-- EXTRACTED TEXT follows --

David graduated with highest honors from the University of Notre Dame in June of 1990. While at the University of Notre Dame he was enrolled in an Arts and Sciences honors program as well as an honors program within the Mathematics Department. He took nearly every undergraduate mathematics course offered at the University of Notre Dame, as well as graduate courses in complex analysis and logic. He also took five semesters of physics, including a semester of classical mechanics.

While at the University of Notre Dame David participated in an research
project with Dr. John Kozak, a physical chemist, developing mathematical
models for chemical reaction rates on molecular organizates and colloidal
catalysts. This research resulted in two publication in the *Journal
of Physical Chemistry*. David also worked for the biocore
facility setting up and maintaining their molecular modeling computer
lab. This work involved programming in Fortran and C, TCP/IP
networking, and system administration for both Unix and Vax/VMS computers.

In 1990 David was admitted to Stanford University with a National Science Foundation Graduate Fellowship. At Stanford University he studied algebraic topology and homotopy theory. In addition to the usual coursework on abstract algebra, complex analysis, real analysis, differential geometry, and topology, he also participated in several reading courses on classical mechanics, gauge theory, and general relativity.

David's Stanford Ph.D. thesis, **The Floer Homotopy Type of
Grassmann Manifolds** (1995), attempted to give a geometric
interpretation of Floer cohomology in terms of stable homotopy theory
following a program laid out by Cohen, Jones, and Segal. The
interpretation was complete for the case of height functions on complex
Grassmann manifolds. For the case of the action functional on the
loop space of a complex Grassmann manifold the flow category was described
in detail, but the compactification of the morphism spaces needed to
define the Floer homotopy type was discussed only for the case of complex
projective spaces (following CJS).

-- EXTRACTED TEXT concluded --

## TASKS FOR THIS EXERCISE
1) In the biography, what was the title of David's Stanford Ph.D. thesis?
2) Revise the part of the biography that opens with the words containing "David graduated with" and closes with "of classical mechanics.", using "Notre Dame" wherever "University of Notre Dame" stands.

-- RECORDS SUPPLIED follows --

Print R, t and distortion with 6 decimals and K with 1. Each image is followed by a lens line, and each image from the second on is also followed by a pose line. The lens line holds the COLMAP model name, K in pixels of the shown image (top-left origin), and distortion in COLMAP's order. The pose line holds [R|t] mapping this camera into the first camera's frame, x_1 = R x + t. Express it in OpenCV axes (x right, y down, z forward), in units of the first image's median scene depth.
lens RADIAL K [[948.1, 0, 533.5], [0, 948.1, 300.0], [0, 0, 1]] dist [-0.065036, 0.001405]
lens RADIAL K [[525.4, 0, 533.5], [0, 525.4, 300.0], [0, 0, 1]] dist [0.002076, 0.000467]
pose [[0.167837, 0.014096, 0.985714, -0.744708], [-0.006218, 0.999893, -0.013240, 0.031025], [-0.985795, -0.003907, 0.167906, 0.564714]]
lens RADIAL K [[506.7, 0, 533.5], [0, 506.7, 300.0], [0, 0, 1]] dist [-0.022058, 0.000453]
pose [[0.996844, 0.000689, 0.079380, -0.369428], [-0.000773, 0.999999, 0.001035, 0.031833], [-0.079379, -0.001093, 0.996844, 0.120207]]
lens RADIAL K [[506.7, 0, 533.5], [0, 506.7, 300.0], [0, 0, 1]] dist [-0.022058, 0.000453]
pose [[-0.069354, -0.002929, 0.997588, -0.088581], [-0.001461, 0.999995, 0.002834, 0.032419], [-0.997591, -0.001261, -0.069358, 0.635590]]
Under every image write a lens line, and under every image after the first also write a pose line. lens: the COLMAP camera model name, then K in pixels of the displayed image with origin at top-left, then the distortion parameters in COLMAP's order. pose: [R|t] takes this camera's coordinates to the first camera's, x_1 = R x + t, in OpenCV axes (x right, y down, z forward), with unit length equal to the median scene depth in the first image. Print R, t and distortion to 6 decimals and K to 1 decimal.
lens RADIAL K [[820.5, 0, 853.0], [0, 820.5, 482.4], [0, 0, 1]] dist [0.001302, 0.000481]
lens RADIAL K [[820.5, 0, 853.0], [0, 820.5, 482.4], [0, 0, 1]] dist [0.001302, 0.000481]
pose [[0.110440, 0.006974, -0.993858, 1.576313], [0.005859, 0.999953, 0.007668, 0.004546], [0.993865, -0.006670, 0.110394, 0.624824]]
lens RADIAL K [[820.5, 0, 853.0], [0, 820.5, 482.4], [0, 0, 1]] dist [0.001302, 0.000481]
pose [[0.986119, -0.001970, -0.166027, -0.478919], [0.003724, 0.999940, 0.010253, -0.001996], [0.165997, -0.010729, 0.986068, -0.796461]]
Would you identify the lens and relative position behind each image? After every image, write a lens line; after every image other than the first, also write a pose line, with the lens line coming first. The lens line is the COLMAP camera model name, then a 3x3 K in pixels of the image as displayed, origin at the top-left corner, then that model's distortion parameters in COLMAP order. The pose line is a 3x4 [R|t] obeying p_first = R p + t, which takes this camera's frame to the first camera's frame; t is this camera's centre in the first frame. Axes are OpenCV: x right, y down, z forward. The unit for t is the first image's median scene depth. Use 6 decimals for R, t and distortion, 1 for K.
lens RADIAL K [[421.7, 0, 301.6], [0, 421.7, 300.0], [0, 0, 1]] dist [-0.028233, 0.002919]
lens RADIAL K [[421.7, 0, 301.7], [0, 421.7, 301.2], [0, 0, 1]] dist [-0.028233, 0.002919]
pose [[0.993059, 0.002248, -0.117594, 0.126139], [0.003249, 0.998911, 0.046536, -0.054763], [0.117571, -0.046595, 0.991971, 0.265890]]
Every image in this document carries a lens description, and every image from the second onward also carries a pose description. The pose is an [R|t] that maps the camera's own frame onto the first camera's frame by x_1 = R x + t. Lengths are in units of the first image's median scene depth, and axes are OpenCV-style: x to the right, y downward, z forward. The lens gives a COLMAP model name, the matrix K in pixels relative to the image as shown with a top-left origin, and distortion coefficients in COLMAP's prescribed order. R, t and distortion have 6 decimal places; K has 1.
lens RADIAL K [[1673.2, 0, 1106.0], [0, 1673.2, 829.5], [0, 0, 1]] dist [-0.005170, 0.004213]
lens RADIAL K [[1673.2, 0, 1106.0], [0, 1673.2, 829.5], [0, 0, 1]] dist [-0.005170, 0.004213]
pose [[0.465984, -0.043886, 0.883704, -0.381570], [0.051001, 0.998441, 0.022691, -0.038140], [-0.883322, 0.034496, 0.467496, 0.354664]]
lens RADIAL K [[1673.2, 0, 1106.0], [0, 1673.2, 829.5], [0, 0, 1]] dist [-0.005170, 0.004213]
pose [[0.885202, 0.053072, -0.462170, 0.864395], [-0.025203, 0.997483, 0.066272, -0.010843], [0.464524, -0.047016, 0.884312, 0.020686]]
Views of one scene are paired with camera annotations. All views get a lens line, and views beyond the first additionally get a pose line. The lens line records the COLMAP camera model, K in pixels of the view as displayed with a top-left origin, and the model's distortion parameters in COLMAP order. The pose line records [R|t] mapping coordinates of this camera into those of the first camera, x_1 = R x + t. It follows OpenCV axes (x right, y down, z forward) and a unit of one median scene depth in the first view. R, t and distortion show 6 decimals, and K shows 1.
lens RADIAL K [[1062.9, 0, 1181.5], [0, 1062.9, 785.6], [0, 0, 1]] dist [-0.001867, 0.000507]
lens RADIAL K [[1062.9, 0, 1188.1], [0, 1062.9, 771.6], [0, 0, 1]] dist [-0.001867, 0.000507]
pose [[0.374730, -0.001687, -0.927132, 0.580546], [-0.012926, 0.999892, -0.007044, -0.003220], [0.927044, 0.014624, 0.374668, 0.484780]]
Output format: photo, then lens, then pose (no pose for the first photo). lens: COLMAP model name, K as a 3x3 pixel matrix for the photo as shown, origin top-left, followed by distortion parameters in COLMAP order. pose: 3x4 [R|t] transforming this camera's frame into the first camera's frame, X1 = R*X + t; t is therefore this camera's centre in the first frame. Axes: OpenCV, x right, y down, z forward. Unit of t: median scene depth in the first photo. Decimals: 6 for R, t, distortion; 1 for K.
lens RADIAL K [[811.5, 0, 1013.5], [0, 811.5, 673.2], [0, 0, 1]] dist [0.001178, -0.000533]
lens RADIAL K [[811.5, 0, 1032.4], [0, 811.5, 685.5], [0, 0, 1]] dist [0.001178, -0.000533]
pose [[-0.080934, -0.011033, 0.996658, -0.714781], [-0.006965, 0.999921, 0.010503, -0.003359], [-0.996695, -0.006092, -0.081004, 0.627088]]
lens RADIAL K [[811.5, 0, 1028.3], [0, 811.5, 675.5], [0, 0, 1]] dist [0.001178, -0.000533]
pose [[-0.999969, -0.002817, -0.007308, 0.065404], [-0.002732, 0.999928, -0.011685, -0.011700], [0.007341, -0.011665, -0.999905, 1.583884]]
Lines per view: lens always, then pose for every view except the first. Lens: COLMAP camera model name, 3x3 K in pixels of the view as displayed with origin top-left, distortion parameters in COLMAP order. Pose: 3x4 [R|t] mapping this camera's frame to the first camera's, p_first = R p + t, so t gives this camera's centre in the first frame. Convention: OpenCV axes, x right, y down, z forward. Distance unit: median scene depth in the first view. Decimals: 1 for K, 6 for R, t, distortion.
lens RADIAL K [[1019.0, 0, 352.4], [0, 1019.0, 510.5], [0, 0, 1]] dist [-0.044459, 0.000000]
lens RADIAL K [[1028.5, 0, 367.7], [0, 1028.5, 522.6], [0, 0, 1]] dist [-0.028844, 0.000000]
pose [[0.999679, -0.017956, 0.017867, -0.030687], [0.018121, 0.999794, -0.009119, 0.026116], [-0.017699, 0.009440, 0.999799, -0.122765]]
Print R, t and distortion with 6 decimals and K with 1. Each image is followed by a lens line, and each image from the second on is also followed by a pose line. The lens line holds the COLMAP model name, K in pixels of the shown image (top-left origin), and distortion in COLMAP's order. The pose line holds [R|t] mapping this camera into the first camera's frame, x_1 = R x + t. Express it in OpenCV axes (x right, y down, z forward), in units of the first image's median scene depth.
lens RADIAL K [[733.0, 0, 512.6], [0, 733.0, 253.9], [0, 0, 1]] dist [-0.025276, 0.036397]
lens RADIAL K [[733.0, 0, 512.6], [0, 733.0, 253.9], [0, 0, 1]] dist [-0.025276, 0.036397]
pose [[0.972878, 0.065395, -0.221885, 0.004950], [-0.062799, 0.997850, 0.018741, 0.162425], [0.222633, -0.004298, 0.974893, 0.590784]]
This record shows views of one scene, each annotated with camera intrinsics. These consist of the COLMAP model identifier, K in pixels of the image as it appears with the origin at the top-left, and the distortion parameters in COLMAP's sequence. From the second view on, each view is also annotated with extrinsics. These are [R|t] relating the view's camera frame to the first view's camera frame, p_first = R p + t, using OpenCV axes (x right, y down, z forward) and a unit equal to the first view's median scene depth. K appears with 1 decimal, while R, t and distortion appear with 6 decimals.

-- RECORDS SUPPLIED concluded --

## OUTPUTS BY TASK
1) The Floer Homotopy Type of Grassmann Manifolds

2)
David graduated with highest honors from the Notre Dame in June of 1990. While at the Notre Dame he was enrolled in an Arts and Sciences honors program as well as an honors program within the Mathematics Department. He took nearly every undergraduate mathematics course offered at the Notre Dame, as well as graduate courses in complex analysis and logic. He also took five semesters of physics, including a semester of classical mechanics.